Questions still unanswered two years after Madeleine's disappearance

Friday, 1 May 2009

Two years after Madeleine McCann vanished, the world is hardly any closer to learning the truth about what happened to her on the night of May 3 2007.

Despite a massive police investigation that spanned the globe and huge media and public interest, the fate of the little girl who disappeared while on holiday with her family in the Algarve remains unknown.

Even the release of thousands of pages of witness statements and expert reports from the official Portuguese case files last August served only to deepen the mystery.

Prosecutors in Portugal ruled last July there was not enough evidence to bring criminal charges against anyone and shelved the inquiry.

They noted the investigation achieved "very little in terms of conclusive results", including establishing for certain whether Madeleine was alive or dead.

Madeleine's parents, Gerry and Kate McCann, treat this lack of concrete evidence positively and insist they have not given up hope of finding their daughter alive.

They say they take strength from cases like that of Natascha Kampusch, the Austrian woman who was kidnapped aged 10 and held hostage for eight years before escaping in 2006.

The couple are aiming to capitalise on the renewed public interest around the second anniversary of Madeleine's disappearance to make fresh appeals for information that could help find their daughter.

While the Portuguese authorities are no longer actively investigating the case, the McCanns have a small team of retired senior British police officers working for them.

The couple had the investigative files translated into English and painstakingly went through them looking for clues that might have been overlooked.

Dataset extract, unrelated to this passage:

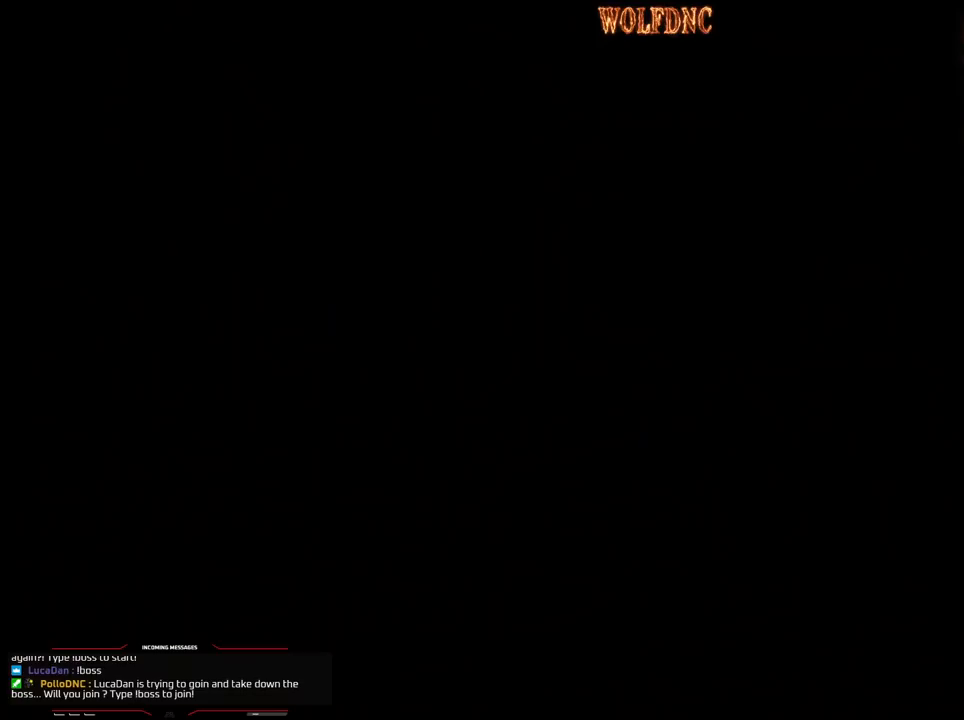
{"buttons": [], "events": [[67, "CROSS", "up"], [67, "DPAD_LEFT", "down"], [117, "CROSS", "down"], [217, "CROSS", "up"], [267, "DPAD_LEFT", "up"], [400, "DPAD_UP", "up"], [400, "SQUARE", "up"]]}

So far Mr and Mrs McCann have kept quiet about any possible new leads from the documents, but they will reveal some of them in a Channel 4 documentary to be broadcast on May 7.

They are also using a high-profile television appearance in the US on the Oprah Winfrey Show to publicise new computer-aged pictures of how Madeleine may look now.

The past 12 months have been frustrating for the McCanns, from Rothley, Leicestershire, as time passes without any firm news of their daughter.

Their two younger children, twins Sean and Amelie, are now older than Madeleine was when she went missing from her family's holiday flat in the seaside resort of Praia da Luz.

The couple were relieved when prosecutors announced in July that they were no longer "arguidos", or formal suspects, in the case.

But this was tempered by frustration that detectives were no longer actively investigating what had happened to the missing girl.

They also faced fresh allegations by Goncalo Amaral, the one-time head of the Portuguese police inquiry into Madeleine's disappearance.

Three days after the case was shelved, he published a book in Portugal called The Truth Of The Lie, in which he alleged the young girl had died in her family's apartment on May 3 2007.

Mr McCann, 40, is continuing his job as a consultant cardiologist at Leicester's Glenfield Hospital but Mrs McCann, 41, has not returned to her work as a GP.

As well as working with their own detectives on the search for Madeleine, the couple have also lobbied MEPs for a Europe-wide missing child alert system.

Meanwhile, many people in Praia da Luz have grown fed up of their unwanted association with Madeleine's disappearance as they feel it has put off holidaymakers and damaged their livelihoods.

Mr McCann was barracked by a small number of locals when he returned to the village at the start of April to assist the filming of a reconstruction for the new Channel 4 documentary.

As the McCanns mark the sad anniversary of their daughter's disappearance, to be followed by her sixth birthday nine days later, there are still many unanswered questions.

It remains to be seen whether the next 12 months will bring any more answers.